SUPPLIED MATERIAL
■ ■ ■ ■ ■

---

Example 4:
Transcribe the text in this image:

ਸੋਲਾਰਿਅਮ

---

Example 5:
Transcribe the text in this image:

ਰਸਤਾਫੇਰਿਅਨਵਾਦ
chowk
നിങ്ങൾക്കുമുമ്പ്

■ ■ ■ ■ ■

WORK ORDER
Line by line, restate the data exactly.

SOLUTION FOR THIS PROBLEM
---

Example 4:
Transcribe the text in this image:

ਸੋਲਾਰਿਅਮ

---

Example 5:
Transcribe the text in this image:

ਰਸਤਾਫੇਰਿਅਨਵਾਦ
chowk
നിങ്ങൾക്കുമുമ്പ്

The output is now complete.